L’Europe exporte plus de vaccins qu’elle n’en inocule

Le Conseil européen initialement prévu en présentiel s'est finalement tenu par visioconférence en raison de l'aggravation de la situation sanitaire. ©EPA

La Commission a dévoilé de nouveaux chiffres d'exportations de vaccins alors que les Vingt-Sept tentaient d'optimiser leur déploiement en Europe.

Certains diplomates parlent de «pistolet sous la table», d’autres «d’option nucléaire»: la nouvelle mouture du contrôle des exportations de vaccins présentée mercredi par la Commission européenne ouvre la porte à des blocages – ou menaces de blocages – qui inquiètent les géants de la pharma comme les pays qui les abritent. Alors que le sujet était au cœur du Conseil européen virtuel de ce jeudi, et face aux réticences exprimées en coulisses par plusieurs États membres, la Commission européenne a distillé des chiffres qui musclent son argumentaire: l’Union a exporté davantage de doses de vaccins qu’elle n’en a inoculé.

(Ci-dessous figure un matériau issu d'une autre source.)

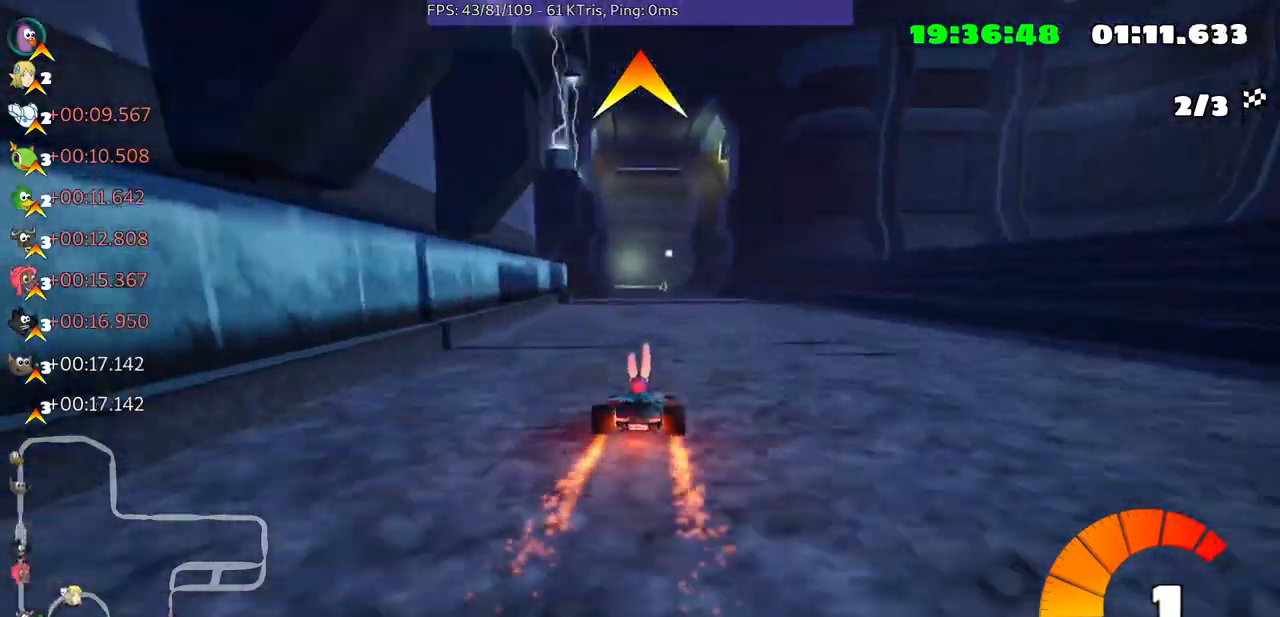
{"dt_ms": 500, "buttons": [], "left_stick": "center", "right_stick": "center", "events": [[33, "left_stick", "left"], [200, "left_stick", "center"]]}
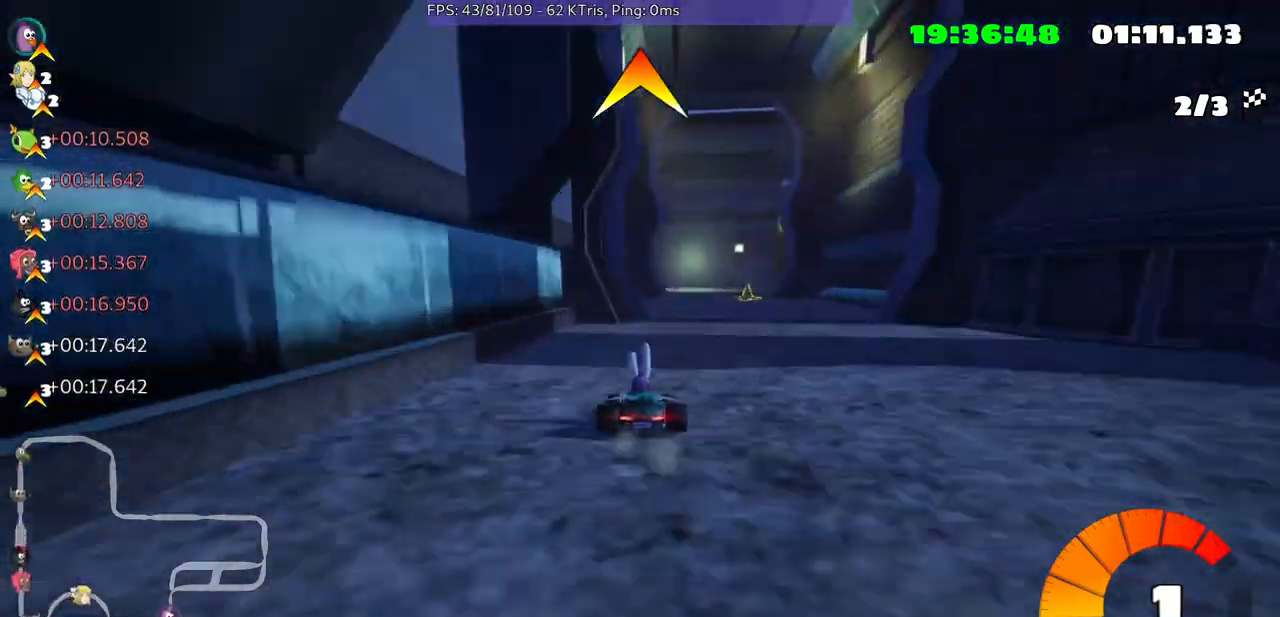
{"dt_ms": 500, "buttons": [], "left_stick": "center", "right_stick": "center", "events": [[33, "left_stick", "right"], [200, "left_stick", "center"]]}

L'exécutif européen estime à 77 millions le nombre de doses de vaccin exportées depuis le 1er décembre. Et encore, le chiffre ne concerne que les pays visés par le mécanisme de contrôle des exportations mis en place à partir de février, dont les pays du voisinage européen sont exemptés. Il ne reprend pas non plus les doses exportées dans le cadre de la facilité Covax pour le tiers monde (31 millions de doses délivrées).

Les pays de l’Union européenne ont donc exporté davantage de doses qu’ils n’en ont inoculé à leur population, 59 millions selon le Centre européen de prévention et de contrôle des maladies (ECDC). Par contraste, le président des États-Unis Joe Biden, qui s’adressait aux Vingt-Sept jeudi soir, a confirmé son objectif d'inoculer 200 millions de doses aux Américains au cours des 100 premiers jours de sa présidence.

Made in EU

Selon une source européenne, les Vingt-Sept ont ainsi exporté 21 millions de doses vers le Royaume-Uni – les usines du continent sont donc les grandes ouvrières du succès de la vaccination britannique, alors que le gouvernement de Boris Johnson se félicite d’avoir inoculé quelque 31 millions de doses. Le Royaume-Uni n’a à ce jour livré aucun vaccin à l’UE.

"Les usines du continent sont donc les grandes ouvrières du succès de la vaccination britannique."
Une source européenne

Selon le mécanisme "amélioré" de contrôle des exportations présenté mercredi, l'Europe pourrait désormais bloquer des livraisons de lots vers des pays qui ne livrent aucun vaccin à l’Union, dont le taux de vaccination est plus élevé, ou dont la situation épidémiologique est moins grave que celle de l’Union. Jusqu'ici, le mécanisme de contrôle des exportations, limité aux entreprises qui n’honoreraient pas leurs contrats.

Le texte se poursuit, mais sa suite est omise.